Günümüzde insanın haklarını tam anlamıyla bilmesi olanaksız bir hal almıştır.Binlerce sayfa kanun ile hakları ve yaptırımları bilmek yetmemekte, devlet kurumlarını, iktidarı, uluslararası antlaşmaları, toplumsal normları, gelenekleri ve saire birçok düzenleyici unsuru bilmek gerekmektedir. Bunun için avukatlık, yani daha anlaşılır şekliyle dava vekaleti gündeme gelmiştir. Bir hukukçuyu vekil kılarak bizim için işlerimizle ilgilenmesini sağlıyoruz. Belki çoğumuza uygun gelebilir, ama birey hakkını aramıyorsa ne işe yarar? gibi bir soruyu gündeme getiriyoruz. İnsan hakkını aramıyorsa toplumda yer alabilir mi? Bunu bir sormak gerekir.
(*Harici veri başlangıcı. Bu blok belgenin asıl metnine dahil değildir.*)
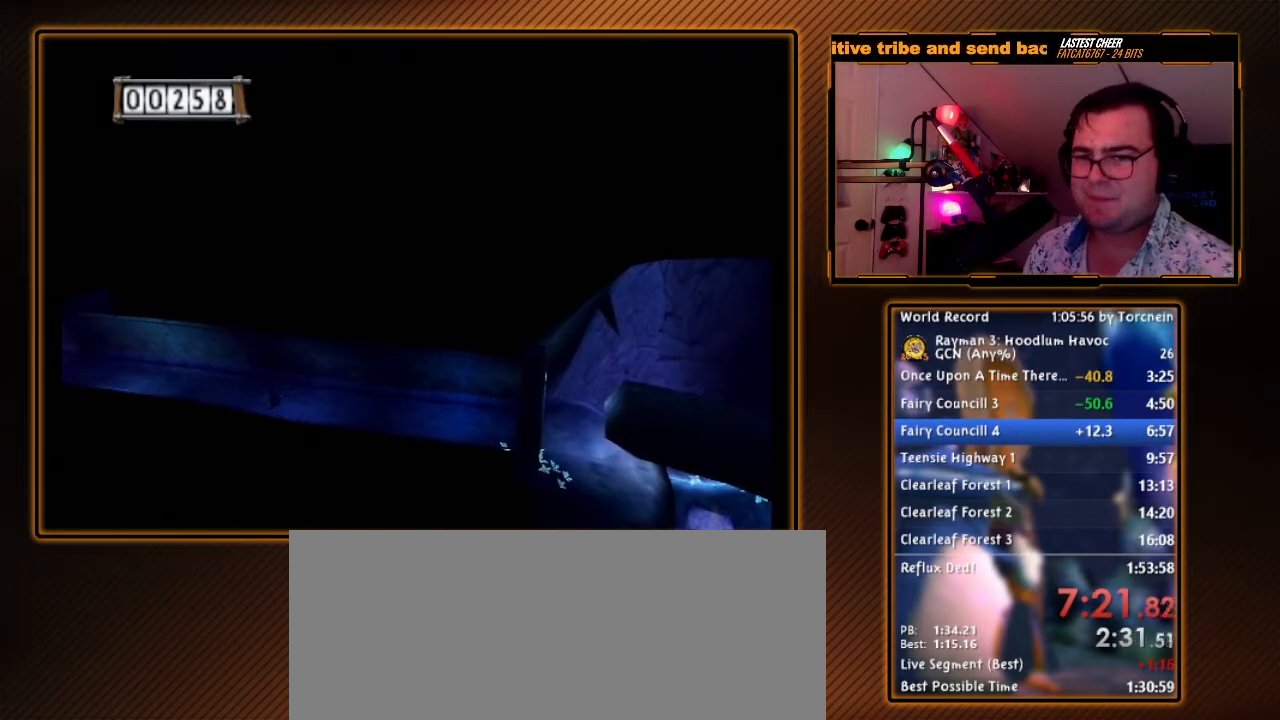
{"buttons": ["A"], "left_stick": "up", "right_stick": "center", "events": []}
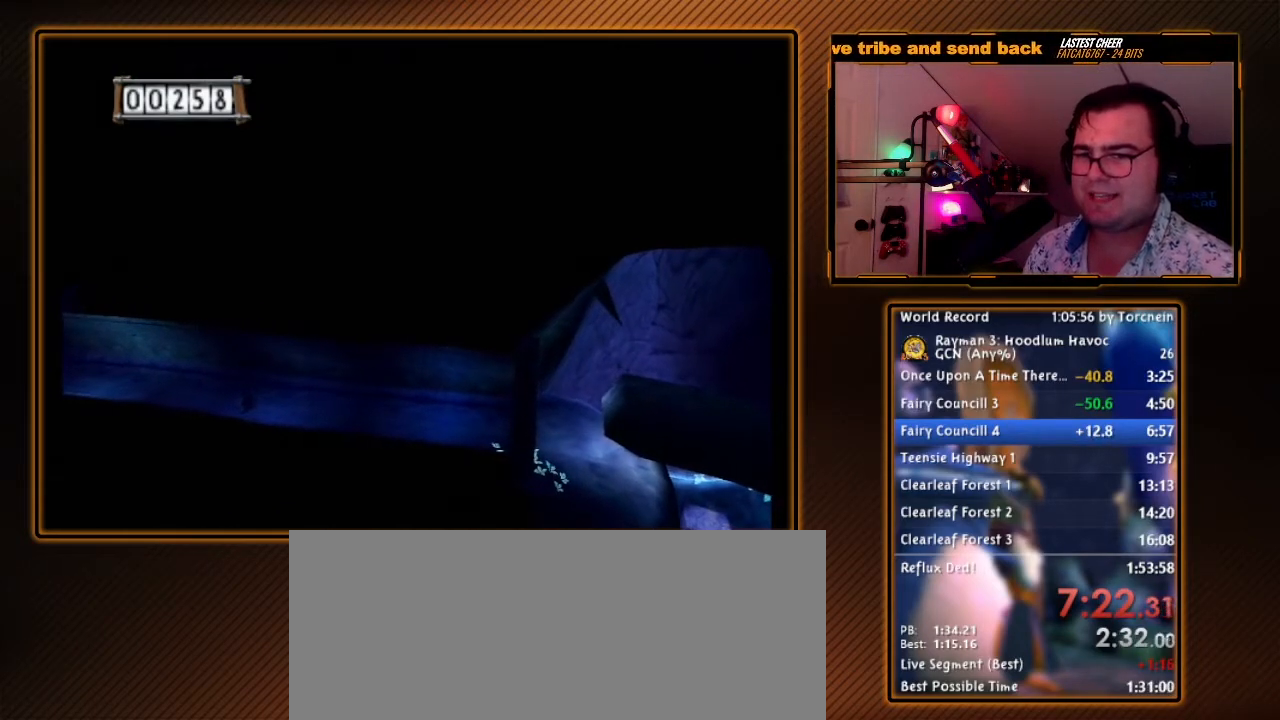
{"buttons": ["A"], "left_stick": "up", "right_stick": "center", "events": []}
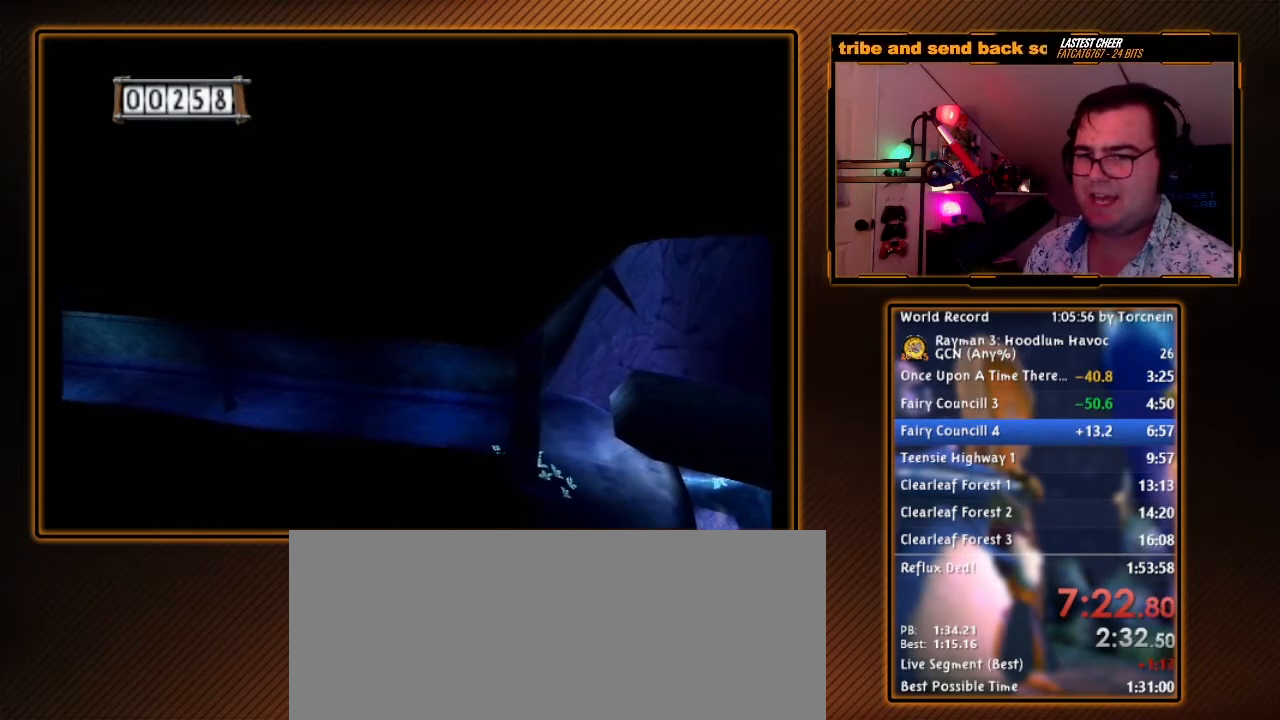
{"buttons": ["A"], "left_stick": "up", "right_stick": "center", "events": []}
Avukata teslim edilen hak arama mücadelesi bizi toplumdan soyutlamaktadır. Modern düzen içerisindeki sayısız mevzuat bize hak vermemektedir. Toplum olmanın farklılıklara saygı ve hakların paylaşılması ile ilgili olduğu düşünülürse vekaleten savunulan hakkımız ile toplumsal birey olma özelliğimizi sınırlamaktayız. “Hukuktan avukat anlar” lafzı ile toplum içerisinde temel varlığımız olan haklarımız bize yabancılaşmaktadır. Böylelikle güdülmeye müsait otomat insanlar ortaya çıkmakta, bu da insanlığın sorunlarına kaynak teşkil etmektedir.
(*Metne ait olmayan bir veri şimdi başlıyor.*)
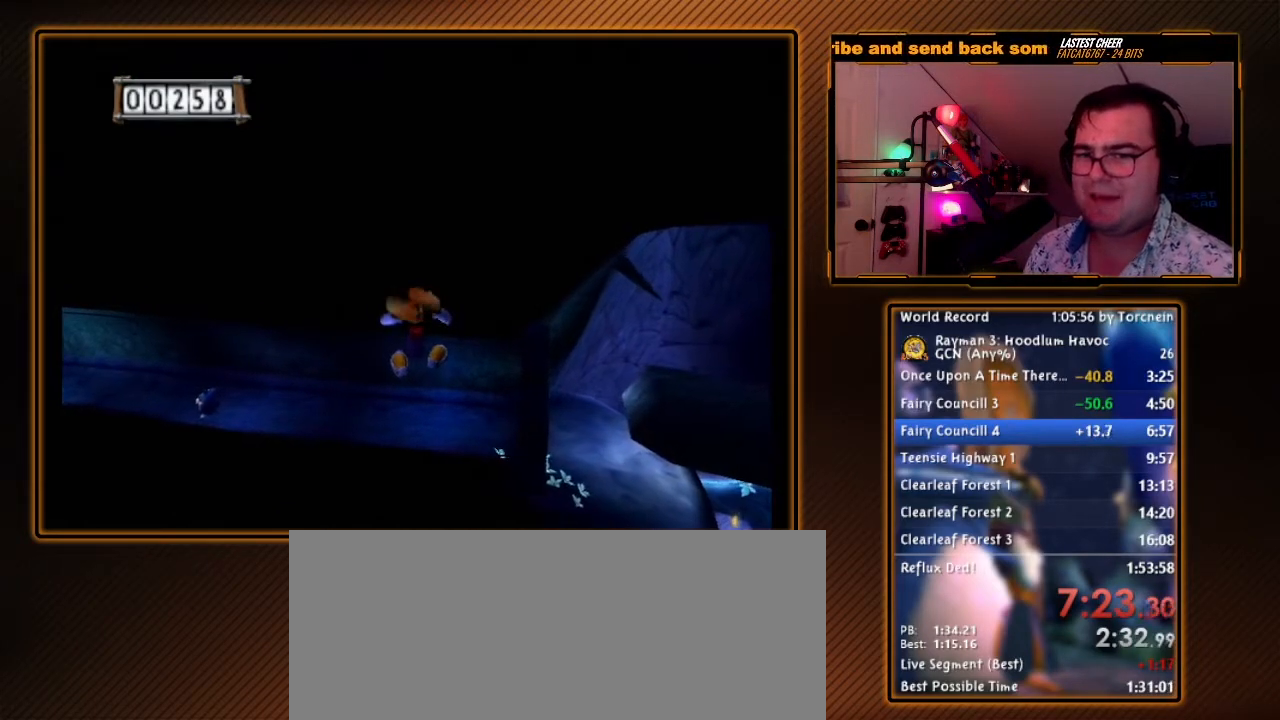
{"buttons": ["A"], "left_stick": "up", "right_stick": "center", "events": []}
Başkaca ve önemli bir husus da böyle bir hukukun geçerliliğidir. İnsan olmaktan çıkabiliriz, ancak sistemin kabul edilebilir olması insanın hakkını aramasına imkan vermesi ile sağlanabilir. Avukatı es geçip hakkını aramak isteyen bir insana alan bırakmamışız. Mevzuatı bırakalım, temayüller, ictihadlar ve formaliteler ile vatandaşın hakkını avukata başvurmakla sınırlamışız. Bir insan davasını kendi başına göremez hale gelmiş. Kendimizi savunmak için başkasına muhtaç isek bu sistem nasıl meşru olabilir?
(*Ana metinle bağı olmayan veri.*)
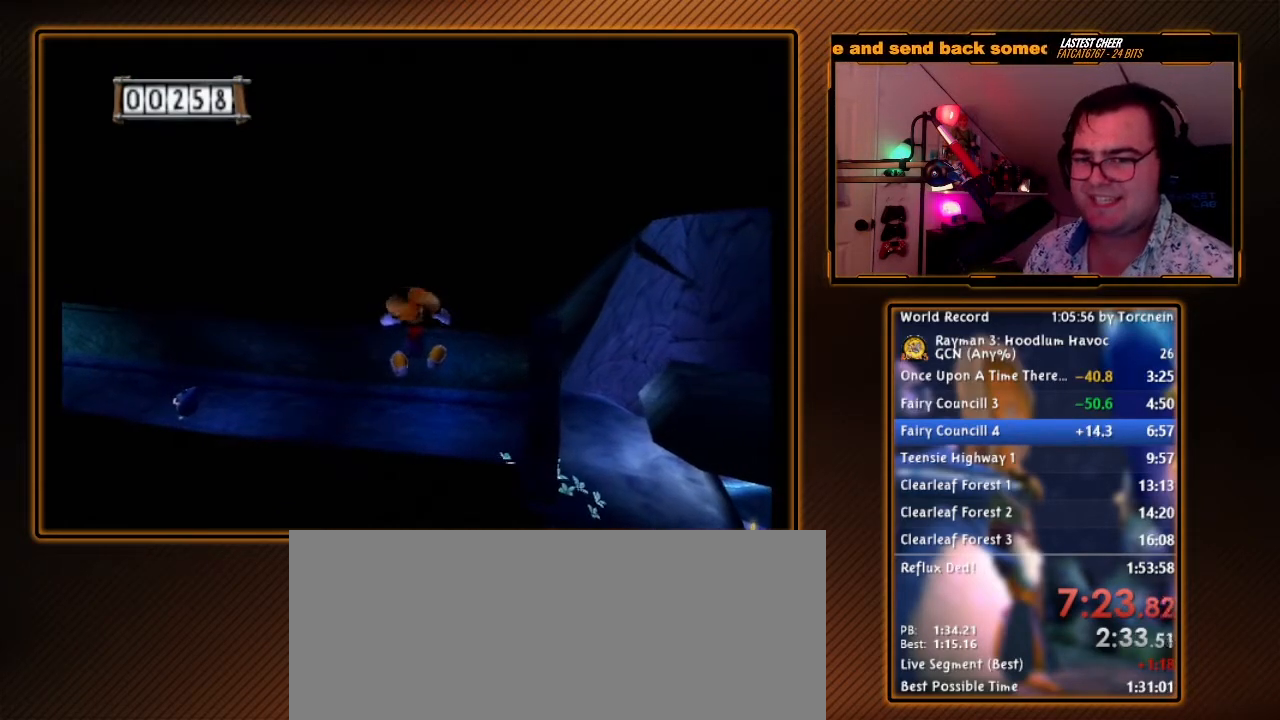
{"buttons": ["A"], "left_stick": "up", "right_stick": "center", "events": []}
Bu sistem tüm dünyada yaklaşık olarak aynı şekilde işlemektedir. Geri kalmış diye beğenmediğimiz Osmanlı dahi çağdaş dünya devletlerinden daha geçerli bir hukuka sahipti. Toplulukların kendi belirledikleri kanunlara göre yargılanma hakları vardı. Bunun yanında yargılama halkla iç içe ve gözleme açık şekilde gerçekleşiyordu. En önemlisi de herkesin hakkını araması için derdini söylemesi yetiyordu. Yargıç halkın sözlü ya da sözsüz rızasını dikkate alarak kamuoyuna uygun bir yargılamayı savunma olmadan da sağlayabiliyordu. Karmaşık sistemde böyle bir çözüm en alakasız coğrafyaları bile uzun yıllar birlik içinde tutmuştu.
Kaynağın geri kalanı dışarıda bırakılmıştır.